Quand Joseph Unanue prend le relais de son père épicier, il fait de Goya, basée dans le New Jersey, une entreprise prospère, à laquelle les vagues d'immigration apportent une clientèle grandissante. Leur gamme compte des centaines de produits, dont le plus emblématique de tous : les haricots rouges ou noirs. Et tout latino connaît le slogan publicitaire «Si c'est Goya, c'est forcément bon». En 2004, le petit-fils, nommé lui aussi Joseph Unanue, prend les commandes et se lance à la conquête des consommateurs anglophones, en plein boom des cuisines exotiques. «Nous ne vendons pas aux latinos, nous vendons en tant que latinos», explique-t-il. Aujourd'hui, Goya affiche un chiffre d'affaires estimé à 1,5 milliard de dollars et emploie 4 000 personnes. C'est la plus grande entreprise des Etats-Unis dont le capital est aux mains d'une même famille.

Des partisans du boycott ont cru utile de conseiller aux consommateurs des alternatives aux produits Goya, notamment les marques Badia et Conchita.
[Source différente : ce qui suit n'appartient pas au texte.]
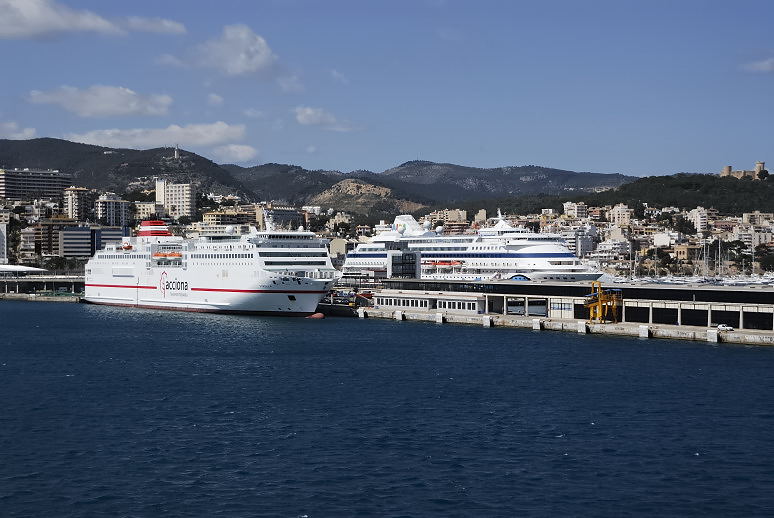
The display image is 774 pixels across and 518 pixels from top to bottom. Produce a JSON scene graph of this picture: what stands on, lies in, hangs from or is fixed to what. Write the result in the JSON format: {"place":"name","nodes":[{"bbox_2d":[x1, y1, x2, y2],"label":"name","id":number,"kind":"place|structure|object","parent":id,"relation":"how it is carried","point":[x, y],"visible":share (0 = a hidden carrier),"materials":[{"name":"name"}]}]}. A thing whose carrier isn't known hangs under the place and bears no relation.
{"place":"outdoors","nodes":[
{"label":"outdoors","id":0,"kind":"place"},
{"bbox_2d":[0,222,7,263],"label":"building","id":1,"kind":"structure","parent":0,"point":[0,234],"materials":[{"name":"white"}]},
{"bbox_2d":[0,121,36,139],"label":"cloud","id":2,"kind":"structure","parent":0,"point":[12,126],"materials":[{"name":"white"}]},
{"bbox_2d":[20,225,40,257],"label":"building","id":3,"kind":"structure","parent":0,"point":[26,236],"materials":[{"name":"beige"}]},
{"bbox_2d":[0,168,70,202],"label":"apartment building","id":4,"kind":"structure","parent":0,"point":[35,178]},
{"bbox_2d":[0,267,84,297],"label":"pier","id":5,"kind":"structure","parent":0,"point":[56,280],"materials":[{"name":"grey concrete"}]},
{"bbox_2d":[0,264,45,273],"label":"canopy roof","id":6,"kind":"structure","parent":5,"relation":"on","point":[28,269],"materials":[{"name":"white"}]},
{"bbox_2d":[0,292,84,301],"label":"quay","id":7,"kind":"structure","parent":0,"point":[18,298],"materials":[{"name":"grey stone"}]},
{"bbox_2d":[26,218,79,256],"label":"building","id":8,"kind":"structure","parent":0,"point":[47,237],"materials":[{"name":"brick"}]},
{"bbox_2d":[63,186,95,222],"label":"apartment building","id":9,"kind":"structure","parent":0,"point":[71,209],"materials":[{"name":"beige"}]},
{"bbox_2d":[59,225,122,256],"label":"building","id":10,"kind":"structure","parent":0,"point":[71,231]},
{"bbox_2d":[0,0,187,39],"label":"cloud","id":11,"kind":"structure","parent":0,"point":[31,23],"materials":[{"name":"white"}]},
{"bbox_2d":[26,84,172,117],"label":"cloud","id":12,"kind":"structure","parent":0,"point":[123,109],"materials":[{"name":"white"}]},
{"bbox_2d":[95,195,131,227],"label":"apartment building","id":13,"kind":"structure","parent":0,"point":[114,213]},
{"bbox_2d":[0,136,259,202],"label":"hill","id":14,"kind":"structure","parent":0,"point":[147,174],"materials":[{"name":"green plant"}]},
{"bbox_2d":[173,144,179,158],"label":"tower","id":15,"kind":"structure","parent":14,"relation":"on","point":[176,153],"materials":[{"name":"white stone"}]},
{"bbox_2d":[133,200,160,221],"label":"building","id":16,"kind":"structure","parent":0,"point":[152,209],"materials":[{"name":"beige paint"}]},
{"bbox_2d":[67,122,246,151],"label":"cloud","id":17,"kind":"structure","parent":0,"point":[91,136],"materials":[{"name":"white"}]},
{"bbox_2d":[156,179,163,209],"label":"tower building","id":18,"kind":"structure","parent":0,"point":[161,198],"materials":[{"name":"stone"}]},
{"bbox_2d":[154,179,195,219],"label":"apartment building","id":19,"kind":"structure","parent":0,"point":[187,200],"materials":[{"name":"beige paint"}]},
{"bbox_2d":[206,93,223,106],"label":"cloud","id":20,"kind":"structure","parent":0,"point":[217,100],"materials":[{"name":"white"}]},
{"bbox_2d":[168,24,278,76],"label":"cloud","id":21,"kind":"structure","parent":0,"point":[256,61],"materials":[{"name":"white"}]},
{"bbox_2d":[199,207,256,230],"label":"building","id":22,"kind":"structure","parent":0,"point":[215,215],"materials":[{"name":"beige paint"}]},
{"bbox_2d":[212,143,258,162],"label":"cloud","id":23,"kind":"structure","parent":0,"point":[240,154],"materials":[{"name":"white"}]},
{"bbox_2d":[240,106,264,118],"label":"cloud","id":24,"kind":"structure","parent":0,"point":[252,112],"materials":[{"name":"white"}]},
{"bbox_2d":[266,205,301,228],"label":"building","id":25,"kind":"structure","parent":0,"point":[276,210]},
{"bbox_2d":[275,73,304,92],"label":"cloud","id":26,"kind":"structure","parent":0,"point":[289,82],"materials":[{"name":"white"}]},
{"bbox_2d":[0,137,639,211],"label":"mountain","id":27,"kind":"structure","parent":0,"point":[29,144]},
{"bbox_2d":[294,106,353,130],"label":"cloud","id":28,"kind":"structure","parent":0,"point":[303,115],"materials":[{"name":"white"}]},
{"bbox_2d":[329,237,346,258],"label":"building","id":29,"kind":"structure","parent":0,"point":[340,245],"materials":[{"name":"beige stone"}]},
{"bbox_2d":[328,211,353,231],"label":"building","id":30,"kind":"structure","parent":0,"point":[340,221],"materials":[{"name":"beige stone"}]},
{"bbox_2d":[311,178,426,217],"label":"hill","id":31,"kind":"structure","parent":0,"point":[343,183],"materials":[{"name":"stone"}]},
{"bbox_2d":[0,0,773,178],"label":"sky","id":32,"kind":"structure","parent":0,"point":[514,156],"materials":[{"name":"blue"}]},
{"bbox_2d":[0,298,773,517],"label":"water","id":33,"kind":"structure","parent":0,"point":[744,352],"materials":[{"name":"blue liquid"}]},
{"bbox_2d":[82,213,341,317],"label":"cruise ship","id":34,"kind":"object","parent":33,"relation":"in","point":[224,304],"visible":0.92,"materials":[{"name":"white metal"}]},
{"bbox_2d":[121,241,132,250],"label":"lifeboat","id":35,"kind":"object","parent":34,"relation":"attached to","point":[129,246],"visible":0.67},
{"bbox_2d":[137,220,172,236],"label":"funnel","id":36,"kind":"object","parent":34,"relation":"on","point":[152,233],"visible":0.76,"materials":[{"name":"red metal"}]},
{"bbox_2d":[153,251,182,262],"label":"lifeboat","id":37,"kind":"object","parent":34,"relation":"attached to","point":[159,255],"visible":0.74,"materials":[{"name":"orange plastic"}]},
{"bbox_2d":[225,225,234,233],"label":"radar dome","id":38,"kind":"object","parent":34,"relation":"on","point":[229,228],"visible":0.76,"materials":[{"name":"white plastic"}]},
{"bbox_2d":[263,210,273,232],"label":"mast","id":39,"kind":"object","parent":34,"relation":"on","point":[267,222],"visible":0.74,"materials":[{"name":"white metal"}]},
{"bbox_2d":[308,312,324,318],"label":"bulbous bow","id":40,"kind":"object","parent":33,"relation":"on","point":[320,314],"visible":0.93,"materials":[{"name":"red metal"}]},
{"bbox_2d":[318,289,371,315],"label":"dock","id":41,"kind":"object","parent":33,"relation":"on","point":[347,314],"visible":0.48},
{"bbox_2d":[343,208,604,283],"label":"cruise ship","id":42,"kind":"object","parent":33,"relation":"in","point":[589,277],"visible":0.75,"materials":[{"name":"white metal"}]},
{"bbox_2d":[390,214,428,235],"label":"funnel","id":43,"kind":"object","parent":42,"relation":"on","point":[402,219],"visible":0.68,"materials":[{"name":"white metal"}]},
{"bbox_2d":[424,260,461,266],"label":"lifeboat","id":44,"kind":"object","parent":42,"relation":"attached to","point":[450,263],"visible":0.72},
{"bbox_2d":[386,244,419,277],"label":"glass building","id":45,"kind":"structure","parent":0,"point":[393,263],"materials":[{"name":"glass"}]},
{"bbox_2d":[375,290,488,313],"label":"building","id":46,"kind":"structure","parent":0,"point":[385,299],"materials":[{"name":"white paint"}]},
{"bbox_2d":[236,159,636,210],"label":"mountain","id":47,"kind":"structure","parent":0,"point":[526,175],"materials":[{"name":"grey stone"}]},
{"bbox_2d":[429,208,468,233],"label":"apartment building","id":48,"kind":"structure","parent":0,"point":[438,215],"materials":[{"name":"beige brick"}]},
{"bbox_2d":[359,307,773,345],"label":"quay","id":49,"kind":"structure","parent":0,"point":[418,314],"materials":[{"name":"grey concrete"}]},
{"bbox_2d":[583,281,620,323],"label":"yellow crane","id":50,"kind":"object","parent":49,"relation":"on","point":[600,304],"visible":0.9,"materials":[{"name":"yellow metal"}]},
{"bbox_2d":[716,323,733,330],"label":"car","id":51,"kind":"object","parent":49,"relation":"on","point":[720,326],"visible":0.87,"materials":[{"name":"white metal"}]},
{"bbox_2d":[370,279,773,335],"label":"terminal building","id":52,"kind":"structure","parent":0,"point":[712,293],"materials":[{"name":"grey"}]},
{"bbox_2d":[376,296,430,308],"label":"window","id":53,"kind":"structure","parent":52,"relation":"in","point":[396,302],"materials":[{"name":"white"}]},
{"bbox_2d":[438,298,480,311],"label":"window","id":54,"kind":"structure","parent":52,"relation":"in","point":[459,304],"materials":[{"name":"white"}]},
{"bbox_2d":[562,201,585,218],"label":"building","id":55,"kind":"structure","parent":0,"point":[574,210],"materials":[{"name":"white stone"}]},
{"bbox_2d":[573,228,595,257],"label":"building","id":56,"kind":"structure","parent":0,"point":[583,243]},
{"bbox_2d":[595,238,630,260],"label":"building","id":57,"kind":"structure","parent":0,"point":[615,249],"materials":[{"name":"white stone"}]},
{"bbox_2d":[606,203,631,224],"label":"building","id":58,"kind":"structure","parent":0,"point":[626,215],"materials":[{"name":"stone"}]},
{"bbox_2d":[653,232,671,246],"label":"building","id":59,"kind":"structure","parent":0,"point":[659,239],"materials":[{"name":"white stone"}]},
{"bbox_2d":[570,170,773,214],"label":"wooded hill","id":60,"kind":"structure","parent":0,"point":[697,188],"materials":[{"name":"green plant"}]},
{"bbox_2d":[720,161,765,178],"label":"castle","id":61,"kind":"structure","parent":60,"relation":"on","point":[727,171],"materials":[{"name":"stone"}]},
{"bbox_2d":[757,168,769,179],"label":"tree","id":62,"kind":"object","parent":60,"relation":"on","point":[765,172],"visible":0.86,"materials":[{"name":"green plant"}]},
{"bbox_2d":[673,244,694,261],"label":"building","id":63,"kind":"structure","parent":0,"point":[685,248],"materials":[{"name":"beige"}]},
{"bbox_2d":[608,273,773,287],"label":"sailboats","id":64,"kind":"structure","parent":0,"point":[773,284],"visible":0.48,"materials":[{"name":"white"}]},
{"bbox_2d":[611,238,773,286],"label":"sailboat masts","id":65,"kind":"object","parent":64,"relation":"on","point":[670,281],"visible":0.59,"materials":[{"name":"white"}]},
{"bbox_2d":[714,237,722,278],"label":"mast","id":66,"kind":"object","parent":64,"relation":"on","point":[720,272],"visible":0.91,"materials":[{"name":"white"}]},
{"bbox_2d":[686,207,708,233],"label":"building","id":67,"kind":"structure","parent":0,"point":[699,222],"materials":[{"name":"white paint"}]},
{"bbox_2d":[741,57,773,72],"label":"cloud","id":68,"kind":"structure","parent":0,"point":[767,62],"materials":[{"name":"white"}]},
{"bbox_2d":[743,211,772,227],"label":"building","id":69,"kind":"structure","parent":0,"point":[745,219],"materials":[{"name":"beige stone"}]},
{"label":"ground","id":70,"kind":"structure","parent":0},
{"bbox_2d":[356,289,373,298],"label":"car","id":71,"kind":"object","parent":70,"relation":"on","point":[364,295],"visible":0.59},
{"bbox_2d":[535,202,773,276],"label":"town","id":72,"kind":"object","parent":70,"relation":"on","point":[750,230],"visible":0.53},
{"bbox_2d":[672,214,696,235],"label":"tree","id":73,"kind":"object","parent":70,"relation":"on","point":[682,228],"visible":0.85,"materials":[{"name":"green plant"}]}
]}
Ce n’est pas forcément une bonne idée. Ces deux entreprises ont été fondées par des exilés cubains ayant fui le régime communisme de Fidel Castro, qui avait exproprié et nationalisé la quasi-totalité du secteur économique privé. Pas vraiment le profil d’opposants au président républicain candidat à la réélection. Le siège de Badia, spécialisé dans les épices et condiments, se trouve d’ailleurs à Doral, en Floride, l’une des villes les plus «Trump-friendly» des Etats-Unis : c’est là que le Président a construit son luxueux complexe de golf et de loisirs, le Trump National Doral Miami Resort.